I am a US Citizen Married to a UK Citizen. We have applied for a Spouse Visa for me to move to the UK and are currently in the Appeal process. However, we wanted to try and get some information on the process for a green card to the US just in case the decision isn't overturned. 

I was unprepared with the UK Spousal Visa process and it was more stressful then others who do research before hand, so I just want to know the process and how to go about it if at all before hand. More like laying all our options on the table. 

Thanks for any information provided


----------



## twostep (Apr 3, 2008)

travel.state.gov and uscis.gov are the official sites. They take you step by step through the Green Card process.


----------



## phillymirah (Dec 4, 2011)

twostep said:


> travel.state.gov and uscis.gov are the official sites. They take you step by step through the Green Card process.
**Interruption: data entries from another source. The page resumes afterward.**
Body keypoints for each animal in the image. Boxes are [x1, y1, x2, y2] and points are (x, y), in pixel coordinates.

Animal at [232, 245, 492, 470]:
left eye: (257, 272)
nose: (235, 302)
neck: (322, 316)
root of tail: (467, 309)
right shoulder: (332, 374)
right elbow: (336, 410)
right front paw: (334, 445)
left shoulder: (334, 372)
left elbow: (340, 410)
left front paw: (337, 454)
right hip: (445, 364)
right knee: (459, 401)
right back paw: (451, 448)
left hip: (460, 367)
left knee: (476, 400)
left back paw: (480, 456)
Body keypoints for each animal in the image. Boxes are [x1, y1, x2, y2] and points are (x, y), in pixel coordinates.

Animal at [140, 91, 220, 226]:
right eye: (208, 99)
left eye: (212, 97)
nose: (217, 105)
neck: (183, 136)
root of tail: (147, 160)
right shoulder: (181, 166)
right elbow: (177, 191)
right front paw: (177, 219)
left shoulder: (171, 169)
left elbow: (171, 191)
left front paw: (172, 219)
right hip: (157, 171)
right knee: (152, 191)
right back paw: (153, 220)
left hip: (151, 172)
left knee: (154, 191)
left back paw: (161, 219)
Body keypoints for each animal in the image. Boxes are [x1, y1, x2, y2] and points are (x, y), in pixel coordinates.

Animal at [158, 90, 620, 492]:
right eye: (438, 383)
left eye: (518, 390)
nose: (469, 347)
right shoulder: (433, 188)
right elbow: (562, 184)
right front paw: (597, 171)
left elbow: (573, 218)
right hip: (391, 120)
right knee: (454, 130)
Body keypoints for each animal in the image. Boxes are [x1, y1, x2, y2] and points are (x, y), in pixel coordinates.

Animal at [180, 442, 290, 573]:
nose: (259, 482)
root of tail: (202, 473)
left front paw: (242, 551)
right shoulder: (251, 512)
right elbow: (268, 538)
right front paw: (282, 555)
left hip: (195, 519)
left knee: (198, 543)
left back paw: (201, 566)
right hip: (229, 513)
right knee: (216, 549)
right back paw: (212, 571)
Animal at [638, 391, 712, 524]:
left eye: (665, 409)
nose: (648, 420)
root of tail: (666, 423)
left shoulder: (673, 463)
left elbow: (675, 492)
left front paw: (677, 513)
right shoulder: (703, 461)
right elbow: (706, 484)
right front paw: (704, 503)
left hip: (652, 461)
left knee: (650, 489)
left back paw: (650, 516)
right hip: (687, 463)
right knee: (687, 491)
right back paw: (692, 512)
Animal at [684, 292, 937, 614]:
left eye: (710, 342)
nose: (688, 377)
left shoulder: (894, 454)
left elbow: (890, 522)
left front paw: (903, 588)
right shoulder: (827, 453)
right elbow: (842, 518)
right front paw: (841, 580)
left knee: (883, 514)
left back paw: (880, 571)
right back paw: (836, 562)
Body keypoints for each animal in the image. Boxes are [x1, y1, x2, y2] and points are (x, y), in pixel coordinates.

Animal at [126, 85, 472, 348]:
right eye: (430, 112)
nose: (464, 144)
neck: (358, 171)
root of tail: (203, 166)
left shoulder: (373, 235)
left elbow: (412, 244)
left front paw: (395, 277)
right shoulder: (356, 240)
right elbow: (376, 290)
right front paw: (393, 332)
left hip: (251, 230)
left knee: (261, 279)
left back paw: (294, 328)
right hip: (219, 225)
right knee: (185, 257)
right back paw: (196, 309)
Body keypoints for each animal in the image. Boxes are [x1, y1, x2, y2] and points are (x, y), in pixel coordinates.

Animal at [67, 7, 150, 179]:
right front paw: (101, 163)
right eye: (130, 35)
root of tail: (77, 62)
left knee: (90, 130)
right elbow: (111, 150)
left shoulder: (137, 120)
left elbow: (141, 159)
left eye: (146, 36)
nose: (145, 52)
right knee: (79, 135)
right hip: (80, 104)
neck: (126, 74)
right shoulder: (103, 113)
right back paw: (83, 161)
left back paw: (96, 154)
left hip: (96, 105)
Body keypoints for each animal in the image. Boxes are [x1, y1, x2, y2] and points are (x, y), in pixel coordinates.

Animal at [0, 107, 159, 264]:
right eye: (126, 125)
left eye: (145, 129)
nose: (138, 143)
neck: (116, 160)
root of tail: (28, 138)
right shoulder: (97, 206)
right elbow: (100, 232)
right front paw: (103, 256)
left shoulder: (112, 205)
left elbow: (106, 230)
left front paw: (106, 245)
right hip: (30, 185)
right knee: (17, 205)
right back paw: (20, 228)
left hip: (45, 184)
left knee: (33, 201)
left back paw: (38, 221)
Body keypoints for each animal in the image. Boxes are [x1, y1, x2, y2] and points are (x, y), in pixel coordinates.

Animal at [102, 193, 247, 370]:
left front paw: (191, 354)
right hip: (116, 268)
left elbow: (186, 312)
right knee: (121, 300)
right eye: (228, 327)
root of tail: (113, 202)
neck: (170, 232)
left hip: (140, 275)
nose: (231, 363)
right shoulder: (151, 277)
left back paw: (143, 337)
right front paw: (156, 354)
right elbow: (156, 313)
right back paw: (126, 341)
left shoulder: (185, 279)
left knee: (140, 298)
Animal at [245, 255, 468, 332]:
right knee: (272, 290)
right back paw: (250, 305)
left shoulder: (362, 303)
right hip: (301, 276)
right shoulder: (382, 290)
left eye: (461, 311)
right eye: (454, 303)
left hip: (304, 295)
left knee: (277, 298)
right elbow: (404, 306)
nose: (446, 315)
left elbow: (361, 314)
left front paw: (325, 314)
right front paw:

thank you so much i wasn't sure which site's gave correct information or not


----------



## twostep (Apr 3, 2008)

phillymirah said:


> thank you so much i wasn't sure which site's gave correct information or not


These are the official sites. Let us know if you get tangled.


----------



## Crawford (Jan 23, 2011)

phillymirah said:


> Hello Everyone,
> 
> I am a US Citizen Married to a UK Citizen. We have applied for a Spouse Visa for me to move to the UK and are currently in the Appeal process. However, we wanted to try and get some information on the process for a green card to the US just in case the decision isn't overturned.
> 
> ...


Just as your husband is applying for a spouse visa for you, in order for your husband to live with you in the US, you need to apply for a spouse visa for him.

Should you go ahead with the visa for your husband, you will not be applying for a Green card for him but an immigrant visa; when he arrives in the US with said visa he will be arrive as a Permanent Resident and the "Green card' arrives in the post sometime after. 

The whole process will take about 6 to 8 months. He can visit you in the States during that time on the VWP program. You will need to prove that you can support him without recourse to public funds etc etc.


----------



## phillymirah (Dec 4, 2011)

we knew of the VWP he's already enrolled in which is good for two years if i'm not mistaken but the process to the visa for US and UK are different and I didn't know of it. Thanks for the information


----------



## Davis1 (Feb 20, 2009)

spousal visa CR1
Immigrant Visa for a Spouse of a U.S. Citizen (IR1 or CR1)


----------